In the coming months they instituted coat and food drives and began donating a part of their proceeds to Lincoln as a whole. People started to notice that not only was the food tasty and a quality product, but what Justin and Jennifer were doing was real.

It’s with this mindset that Justin has successfully opened a total of five Raising Cane’s locations in Nebraska.

These days, Justin doesn’t have to wear as many hats around the office as he used to. He’s no longer the accountant, IT guy, facilities manager, developer and store operator. He can delegate these roles to his team, he can look at the big picture and see what’s on the horizon for Raising Cane’s – he’s stepping back, but not stepping away.

Justin said it’s so strange to think back to being a clueless 18-year-old college freshman. He would have never dreamed of being a Raising Cane’s owner, or working his way up and making five locations his own…never.

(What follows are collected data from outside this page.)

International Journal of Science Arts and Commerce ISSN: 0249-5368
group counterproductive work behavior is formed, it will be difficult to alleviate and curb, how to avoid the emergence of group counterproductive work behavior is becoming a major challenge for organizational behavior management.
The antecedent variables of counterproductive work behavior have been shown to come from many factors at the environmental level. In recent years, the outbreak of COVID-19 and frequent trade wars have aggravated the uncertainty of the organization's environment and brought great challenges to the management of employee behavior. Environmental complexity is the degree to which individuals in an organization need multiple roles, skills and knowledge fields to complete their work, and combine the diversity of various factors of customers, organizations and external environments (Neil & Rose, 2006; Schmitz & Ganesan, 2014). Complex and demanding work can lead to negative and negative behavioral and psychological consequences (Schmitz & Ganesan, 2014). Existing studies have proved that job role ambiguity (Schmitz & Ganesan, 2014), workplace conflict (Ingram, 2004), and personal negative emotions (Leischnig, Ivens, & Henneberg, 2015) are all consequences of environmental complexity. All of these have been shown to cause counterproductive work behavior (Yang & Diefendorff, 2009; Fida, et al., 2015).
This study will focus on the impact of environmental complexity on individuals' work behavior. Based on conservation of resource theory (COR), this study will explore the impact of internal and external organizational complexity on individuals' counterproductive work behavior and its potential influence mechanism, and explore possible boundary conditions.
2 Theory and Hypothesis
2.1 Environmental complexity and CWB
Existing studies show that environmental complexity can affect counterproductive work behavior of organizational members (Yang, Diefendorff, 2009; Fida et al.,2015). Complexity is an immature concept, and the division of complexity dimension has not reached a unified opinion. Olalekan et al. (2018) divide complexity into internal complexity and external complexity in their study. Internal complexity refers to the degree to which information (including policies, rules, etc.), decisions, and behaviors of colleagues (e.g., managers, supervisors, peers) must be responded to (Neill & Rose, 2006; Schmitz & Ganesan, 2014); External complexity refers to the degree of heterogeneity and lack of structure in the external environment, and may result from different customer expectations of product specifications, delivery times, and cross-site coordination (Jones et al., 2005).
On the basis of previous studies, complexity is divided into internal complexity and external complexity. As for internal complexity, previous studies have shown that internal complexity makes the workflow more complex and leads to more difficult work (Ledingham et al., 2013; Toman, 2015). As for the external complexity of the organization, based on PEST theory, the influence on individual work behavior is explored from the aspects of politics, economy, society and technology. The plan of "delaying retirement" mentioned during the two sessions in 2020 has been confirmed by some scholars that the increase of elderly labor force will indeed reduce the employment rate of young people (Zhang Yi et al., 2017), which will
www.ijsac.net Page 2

But that’s just the point, he said. It’s what he often talks about when he speaks to college students. He reminds them to pursue what they love instead of a paycheck, because that’s where his story has shaped him the most.

Making $9/hour as a college grad wasn’t his plan, it wasn’t ideal, it was probably the worst plan he could have devised for himself, but it’s where his story came to life.

Some people might be bashful about being clueless or working at a fried chicken joint, but that’s not Justin. He’s proud of his story, he’s proud of his work and when he heads home at the end of the day, that’s what matters.